Nieta est constitué de dizaines d’amies, de voisines et d’activistes unies en faveur d’une même cause : aider les femmes et les enfants au Mali. Elles souhaitent mettre fin au mariage des enfants, éliminer les mutilations génitales féminines et promouvoir l’éducation sexuelle et la planification familiale. Elles veulent également éradiquer la fistule obstétricale au Mali et venir en aide à toutes les femmes et jeunes filles qui en souffrent déjà. Elles se déplacent dans les alentours de Kayes et à travers la région pour s’entretenir avec divers groupes, éduquer les collectivités et exhorter les femmes enceintes à se rendre à leurs consultations prénatales et à donner naissance dans des structures sanitaires.
Les dimanches, elles se réunissent pour ramasser les ordures dans les rues.
Elles viennent souvent avec leurs filles. Ainsi, d’après elles, elles peuvent leur inculquer les mêmes valeurs et générer des discussions mères-filles qui autrement n’auraient pas lieu.

•••••

*ACTIONS REQUISES*.
• 1. Répondez aux questions suivantes à partir de l'extrait sur Nieta.
(a) Aux alentours de quelle ville les membres de Nieta se déplacent-elles ?
(b) À quelle activité se consacrent-elles les dimanches ?
(c) Qui les accompagne souvent ?
• 2. Indiquez si chacune des affirmations suivantes concorde avec l'extrait sur Nieta, en citant les mots décisifs.
(a) Nieta souhaite mettre fin au mariage des enfants.
(b) Les membres se réunissent le samedi pour ramasser les ordures.
(c) Elles incitent les femmes enceintes à accoucher à domicile.
• 3. Poursuivez l'extrait sur Nieta après sa dernière phrase.

•••••

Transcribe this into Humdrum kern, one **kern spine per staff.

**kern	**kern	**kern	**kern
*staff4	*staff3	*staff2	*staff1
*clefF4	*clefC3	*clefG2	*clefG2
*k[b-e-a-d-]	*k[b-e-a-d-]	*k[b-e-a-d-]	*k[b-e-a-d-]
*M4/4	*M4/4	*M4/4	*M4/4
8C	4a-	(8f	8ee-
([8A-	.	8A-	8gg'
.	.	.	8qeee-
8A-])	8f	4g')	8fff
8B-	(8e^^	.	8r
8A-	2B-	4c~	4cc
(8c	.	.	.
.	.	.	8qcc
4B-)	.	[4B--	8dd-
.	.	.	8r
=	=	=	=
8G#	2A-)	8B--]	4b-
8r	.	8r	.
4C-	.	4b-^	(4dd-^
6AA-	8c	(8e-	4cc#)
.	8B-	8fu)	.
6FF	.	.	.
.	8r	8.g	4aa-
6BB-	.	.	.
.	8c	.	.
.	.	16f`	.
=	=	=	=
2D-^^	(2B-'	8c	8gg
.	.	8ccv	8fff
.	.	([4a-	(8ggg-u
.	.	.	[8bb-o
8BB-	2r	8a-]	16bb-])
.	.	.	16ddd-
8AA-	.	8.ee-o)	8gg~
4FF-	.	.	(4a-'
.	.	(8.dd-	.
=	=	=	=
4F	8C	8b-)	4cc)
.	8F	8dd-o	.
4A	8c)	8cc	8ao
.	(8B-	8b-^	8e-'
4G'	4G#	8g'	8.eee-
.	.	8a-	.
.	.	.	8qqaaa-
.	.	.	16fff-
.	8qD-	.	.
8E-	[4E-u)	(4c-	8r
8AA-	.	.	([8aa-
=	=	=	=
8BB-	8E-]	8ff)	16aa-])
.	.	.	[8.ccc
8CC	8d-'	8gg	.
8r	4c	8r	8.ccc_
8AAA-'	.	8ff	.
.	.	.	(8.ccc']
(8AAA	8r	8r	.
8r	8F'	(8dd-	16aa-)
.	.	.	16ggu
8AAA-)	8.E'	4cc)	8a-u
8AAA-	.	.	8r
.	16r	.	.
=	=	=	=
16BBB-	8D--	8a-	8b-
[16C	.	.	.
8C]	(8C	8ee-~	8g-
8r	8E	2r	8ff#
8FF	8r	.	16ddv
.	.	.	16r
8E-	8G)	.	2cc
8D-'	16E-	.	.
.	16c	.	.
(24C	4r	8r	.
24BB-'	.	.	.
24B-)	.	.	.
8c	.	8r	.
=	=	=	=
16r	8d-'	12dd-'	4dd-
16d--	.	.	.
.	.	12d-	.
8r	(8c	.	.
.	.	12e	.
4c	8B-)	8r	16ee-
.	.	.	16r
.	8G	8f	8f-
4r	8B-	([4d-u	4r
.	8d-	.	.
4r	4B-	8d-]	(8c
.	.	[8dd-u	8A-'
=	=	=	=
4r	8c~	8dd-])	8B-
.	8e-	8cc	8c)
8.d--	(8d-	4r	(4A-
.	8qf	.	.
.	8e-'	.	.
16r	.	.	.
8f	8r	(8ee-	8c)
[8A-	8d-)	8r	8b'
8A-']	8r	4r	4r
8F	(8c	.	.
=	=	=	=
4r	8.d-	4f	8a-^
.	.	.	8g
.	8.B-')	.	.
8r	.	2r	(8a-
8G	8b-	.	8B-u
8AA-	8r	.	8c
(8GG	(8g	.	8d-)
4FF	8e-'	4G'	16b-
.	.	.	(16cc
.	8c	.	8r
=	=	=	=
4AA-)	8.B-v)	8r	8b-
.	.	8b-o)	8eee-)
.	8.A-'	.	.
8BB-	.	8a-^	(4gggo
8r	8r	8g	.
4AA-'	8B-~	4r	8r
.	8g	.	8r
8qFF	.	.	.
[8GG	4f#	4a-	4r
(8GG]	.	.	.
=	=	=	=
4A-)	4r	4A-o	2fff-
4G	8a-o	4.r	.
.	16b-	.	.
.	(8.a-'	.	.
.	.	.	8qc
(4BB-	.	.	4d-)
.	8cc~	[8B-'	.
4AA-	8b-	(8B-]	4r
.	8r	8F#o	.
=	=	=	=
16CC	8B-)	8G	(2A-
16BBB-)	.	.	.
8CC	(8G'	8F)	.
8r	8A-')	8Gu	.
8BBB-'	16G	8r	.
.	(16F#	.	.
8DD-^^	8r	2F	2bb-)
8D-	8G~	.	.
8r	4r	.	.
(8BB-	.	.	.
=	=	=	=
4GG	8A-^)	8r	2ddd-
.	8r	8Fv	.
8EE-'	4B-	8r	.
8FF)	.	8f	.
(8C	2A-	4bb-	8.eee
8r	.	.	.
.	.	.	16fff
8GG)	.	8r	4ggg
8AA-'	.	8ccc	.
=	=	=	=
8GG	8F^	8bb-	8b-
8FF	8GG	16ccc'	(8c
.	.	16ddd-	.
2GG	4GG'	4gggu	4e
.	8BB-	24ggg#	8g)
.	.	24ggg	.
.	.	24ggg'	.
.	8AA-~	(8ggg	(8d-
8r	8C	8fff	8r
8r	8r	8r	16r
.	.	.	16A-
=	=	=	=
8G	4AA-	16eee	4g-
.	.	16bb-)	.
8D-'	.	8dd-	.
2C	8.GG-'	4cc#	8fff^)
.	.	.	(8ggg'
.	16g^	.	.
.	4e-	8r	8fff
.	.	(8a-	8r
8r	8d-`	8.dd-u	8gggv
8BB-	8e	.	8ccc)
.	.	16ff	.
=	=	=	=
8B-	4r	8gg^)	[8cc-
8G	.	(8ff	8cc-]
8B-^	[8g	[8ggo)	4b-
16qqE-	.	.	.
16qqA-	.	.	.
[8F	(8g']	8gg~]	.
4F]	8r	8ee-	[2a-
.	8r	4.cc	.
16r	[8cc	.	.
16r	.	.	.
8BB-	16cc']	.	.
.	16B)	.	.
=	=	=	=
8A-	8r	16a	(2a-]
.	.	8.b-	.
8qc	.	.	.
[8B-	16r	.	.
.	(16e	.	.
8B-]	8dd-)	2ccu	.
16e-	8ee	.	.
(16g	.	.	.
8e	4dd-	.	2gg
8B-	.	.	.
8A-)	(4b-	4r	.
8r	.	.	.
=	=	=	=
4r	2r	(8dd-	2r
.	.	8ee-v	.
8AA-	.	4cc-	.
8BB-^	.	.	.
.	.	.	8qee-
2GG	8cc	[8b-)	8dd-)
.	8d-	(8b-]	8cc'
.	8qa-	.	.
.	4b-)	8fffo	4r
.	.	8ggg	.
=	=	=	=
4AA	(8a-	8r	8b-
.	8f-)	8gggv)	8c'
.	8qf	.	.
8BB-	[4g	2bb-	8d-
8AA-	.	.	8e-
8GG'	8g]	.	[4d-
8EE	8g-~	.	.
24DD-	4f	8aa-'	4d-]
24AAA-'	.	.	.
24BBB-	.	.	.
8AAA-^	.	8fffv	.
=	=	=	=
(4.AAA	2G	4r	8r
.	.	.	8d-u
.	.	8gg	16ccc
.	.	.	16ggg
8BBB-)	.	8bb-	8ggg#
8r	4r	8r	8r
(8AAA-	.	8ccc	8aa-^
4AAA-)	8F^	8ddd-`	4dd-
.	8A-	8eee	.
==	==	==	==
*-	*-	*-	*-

•••••

*RÉPONSES PAR CONSIGNE*.
• 1.
(a) Kayes.
(b) Elles ramassent les ordures dans les rues.
(c) Leurs filles.

• 2.
(a) Oui : « Elles souhaitent mettre fin au mariage des enfants ».
(b) Non : « Les dimanches, elles se réunissent pour ramasser les ordures dans les rues. »
(c) Non : « exhorter les femmes enceintes à se rendre à leurs consultations prénatales et à donner naissance dans des structures sanitaires ».

• 3.
Comme la discussion sur les règles. (« Elles doivent comprendre que le fait d’entrer dans une nouvelle phase de leur vie ne signifie pas pour autant que leur corps est prêt à avoir des enfants, » explique une mère.)
Ou la conversion sur la contraception. (« Nous nous réjouissons de pouvoir parler ouvertement à nos mères, » affirme une des filles. En lisant entre les lignes, je pense comprendre ce qu’elle veut dire : C’est une conversation délicate mais elle a lieu.)
Nieta ne dispense pas de services médicaux mais constitue un maillon essentiel de la chaîne des soins de santé au Mali. Elles réfutent les mythes entourant la planification familiale et les mutilations génitales féminines et encouragent fortement les familles à ne pas laisser leurs filles se marier avant l’âge de 18 ans. (« Si un homme aime une fille, il doit pouvoir attendre, » affirme Samaké.)
Elles rencontrent souvent des femmes souffrant d’une fistule obstétricale, une blessure invalidante contractée à la naissance d’un enfant, et les mettent en relation avec les campagnes de réparation chirurgicale comme celles qu’organise le projet de lutte contre la fistule au Mali d’IntraHealth International à Kayes, Koulikoro, Sikasso, Gao et Bamako, où nous avons traité plus de 1 400 femmes au cours des dix dernières années.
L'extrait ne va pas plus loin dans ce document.